Maybe I should set mine up like that too.

That thought is not wrong.
But it is not enough.

Before following someone else’s workflow, there is something we need to check first.

We have not yet asked whether our project is carrying the same question.

Someone else’s workflow is someone else’s answer

A public workflow can be useful.

It is often the result of someone repeatedly facing a problem, organizing their process, and turning that process into a structure others can use.

You can learn from it.
Sometimes, you can even borrow it.

But that workflow came from someone else’s context.

It contains the kind of project they were building, the problems they kept running into, the pace they worked at, and the assumptions they had.

There is no guarantee that my project is asking the same question.
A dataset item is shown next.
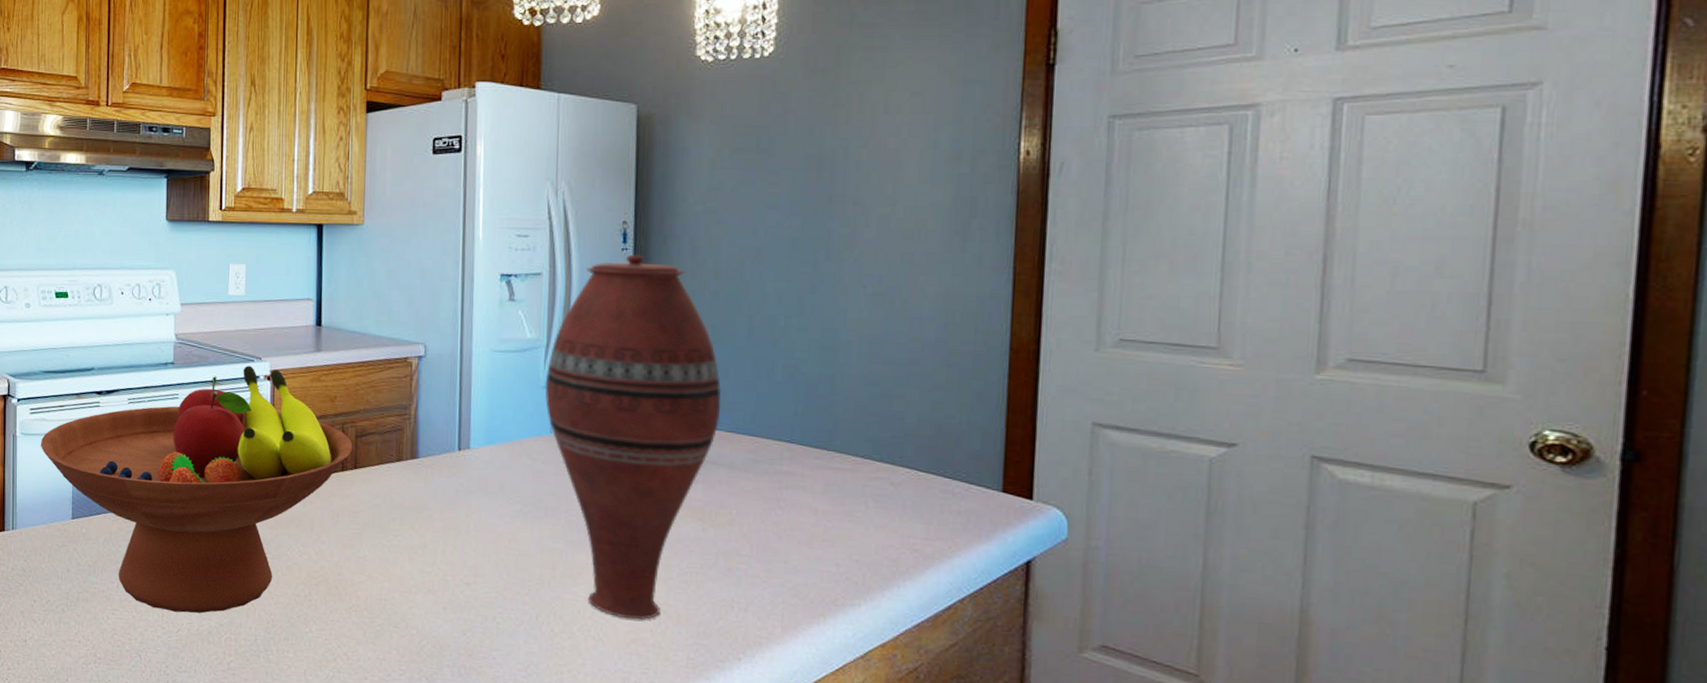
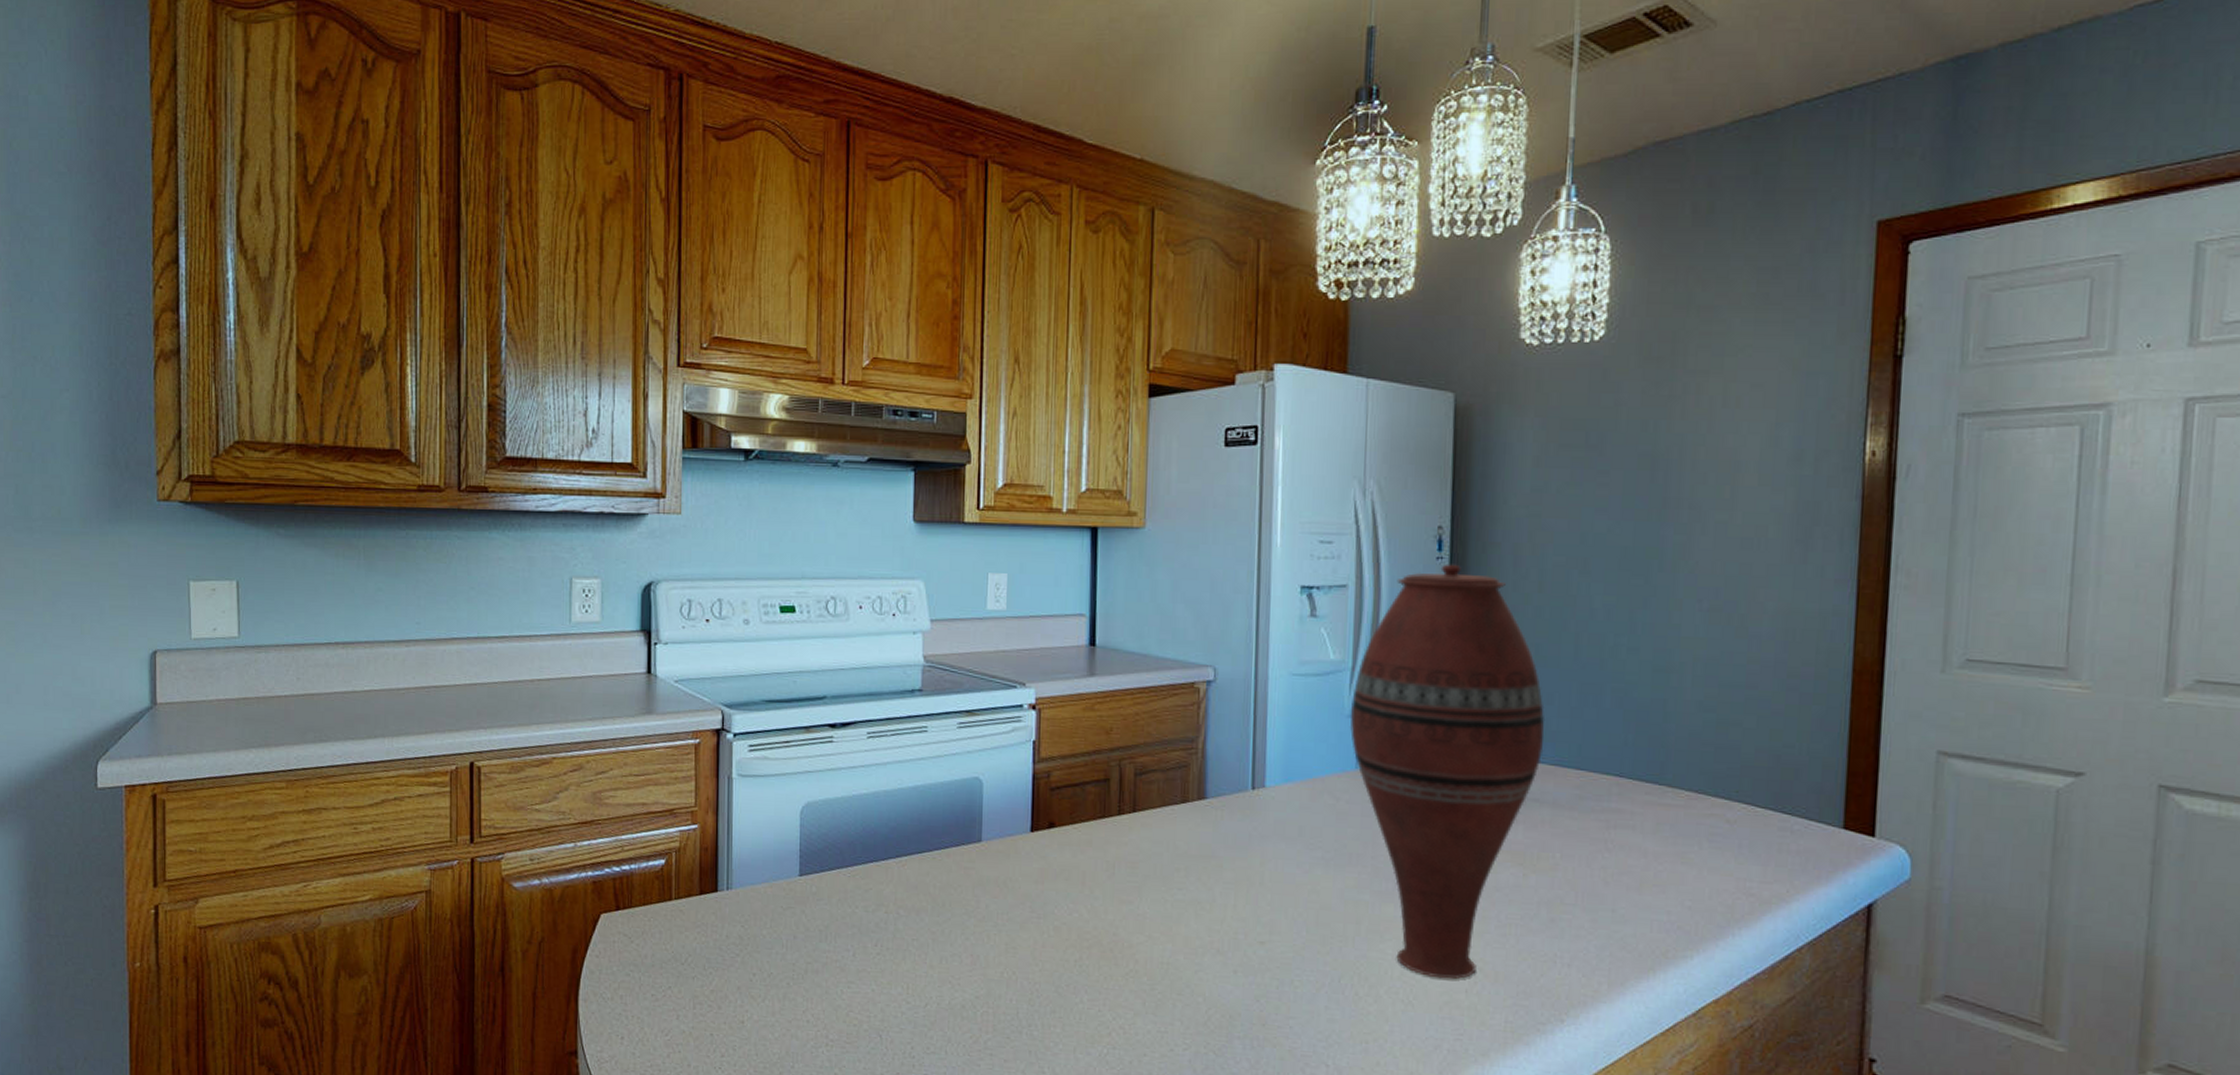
fruit bowl: present [40,365,353,614] -> none [761,692,1132,984]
Borrowing a workflow is not the problem.
The problem begins when I try to fit my project into someone else’s structure before asking whether that structure matches what I am trying to build.

Asking for answers and testing your thinking are different

You can ask AI questions like this:

“Give me a good one-person business idea.”
“Set up my project according to this workflow.”

These questions are fast.

AI will give an answer quickly.

But a fast answer does not automatically become my direction.

An idea suggested by AI may sound reasonable.
It may even be useful for someone else.

But I still do not know whether it is a problem I can hold onto for a long time.

The starting point is not my thinking.
The starting point is the answer AI gave me.

There is another way to ask.

“I am noticing this problem.”
“I think this could be solved in this way.”
“Where are the weak points in this idea?”
“What user perspective am I missing?”

This kind of question is slower.

But the starting point is different.

AI is not creating the answer first.
I am handing over my thinking first.

Then AI can challenge it, improve it, and reflect its structure back to me.

The condition for AI to become a mirror

AI is not a tool that should decide the starting point of our thinking.

If we do not hand over any thought, AI will still produce something that sounds convincing.

But if we do hand over our thinking, AI can show us where that thinking is unstable.

That difference matters.

In the first case, AI fills in the direction.

In the second case, I already have a direction, and AI helps me test it.

AI should be closer to a mirror that reflects the thought I have already given it, not a tool that decides where my thought should begin.

There is one condition for that.

I have to give it something first.

Before the workflow

The important question is not which AI agent to use.

Before choosing an automation flow, a prompt system, or a workflow template, there is something more basic:

Can I explain what I am trying to build?

For AI to become a useful mirror, there has to be something for it to reflect.

That something is the thought I am already holding.

Before borrowing a workflow, I need to be able to say what I want to make.

Only then can someone else’s structure become a reference, not an answer.